Crosby and Jasmine were mostly just dancing around the question of marriage (before Crosby finally asked her to marry him at episode's end), so they didn't get much to do. Adam and Kristina got their second strong storyline in a row, as they attempted to get Max ready for the perils of Halloween, complete with Zeek's monologue and Hattie playing the role of an old woman. (Hattie, TV's most exceptionally unexceptional teenager, is turning into one of the show's stealth strengths.) The scene where Max runs up to the scary house with the "little kids" and gets candy is played as a monumental moment, and the show has earned the right to play it that way.
The only storyline I continue to have no interest in is Sarah's dalliance with William Baldwin. Baldwin's always more charming than I remember him being, but the character continues to be a fairly standard spin on a corporate sleazeball with a heart of gold, and that's a type that has long since reached its sell-by date. Sarah swooping in to rescue Amber, similarly, feels like something that's overdone, and I'm disappointed Kelsie is just turning into a generic "troubled friend" instead of something more interesting. On the other hand, the show gets props for what I assume to be an Arrested Development shout-out by putting Amber in a giant banana costume.
I wasn't sure how Halloween and Parenthood would fit together, but now that I've seen "Orange Alert," I'm hopeful the show will have its lightly dramatic way with all of the other major holidays on the calendar. The trick to pulling off a good holiday episode is usually to keep things light but allow for just a sense of the brotherhood and camaraderie that animates all of the best family gatherings around the edges. For the most part, this episode did that, and it re-affirms my belief that the show is at its best when it doesn't try to force the comedy and, instead, shows us the little moments that make life as a parent (or a child) so confusing and rewarding.
- My wife remarks that it's not every day you see William Baldwin and David Mamet's daughter in a pool together, and at least we have this show to thank for that.
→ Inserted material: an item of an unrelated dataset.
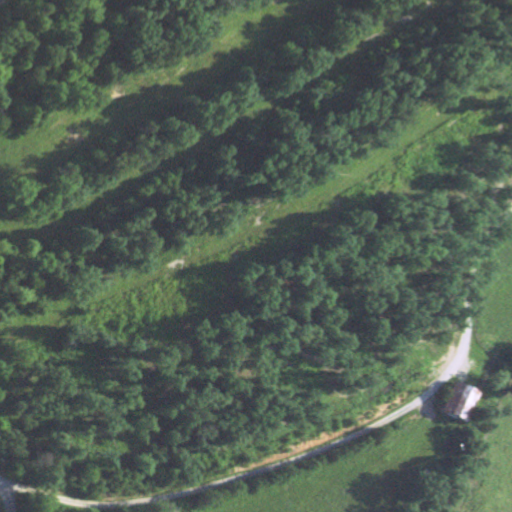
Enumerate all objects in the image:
building: (458, 404)
road: (324, 445)
road: (8, 497)
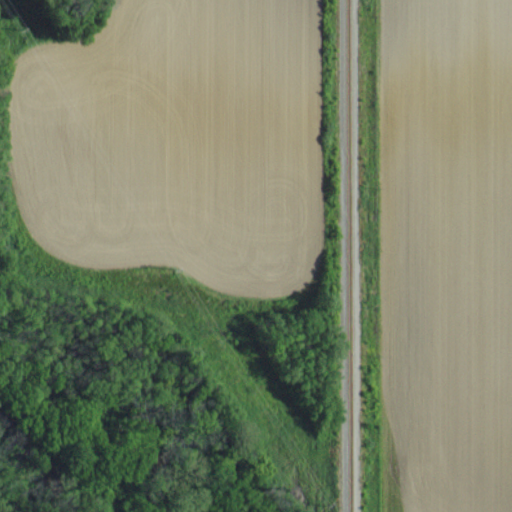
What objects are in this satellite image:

- As cliffhangers go, Crosby asking Jasmine to marry him leaves just a bit to be desired, particularly since it was in all of the promos for this episode. That said, I liked Adam pointing out how bizarre it is that Jasmine seems this into his shiftless younger brother.
- I like the idea that Halloween is so important to this family because I imagine ALL holidays are this important to this family. The show's at its best when it examines how having an ultra-close family can be both benefit and curse, and I can't wait for the very special Arbor Day episode.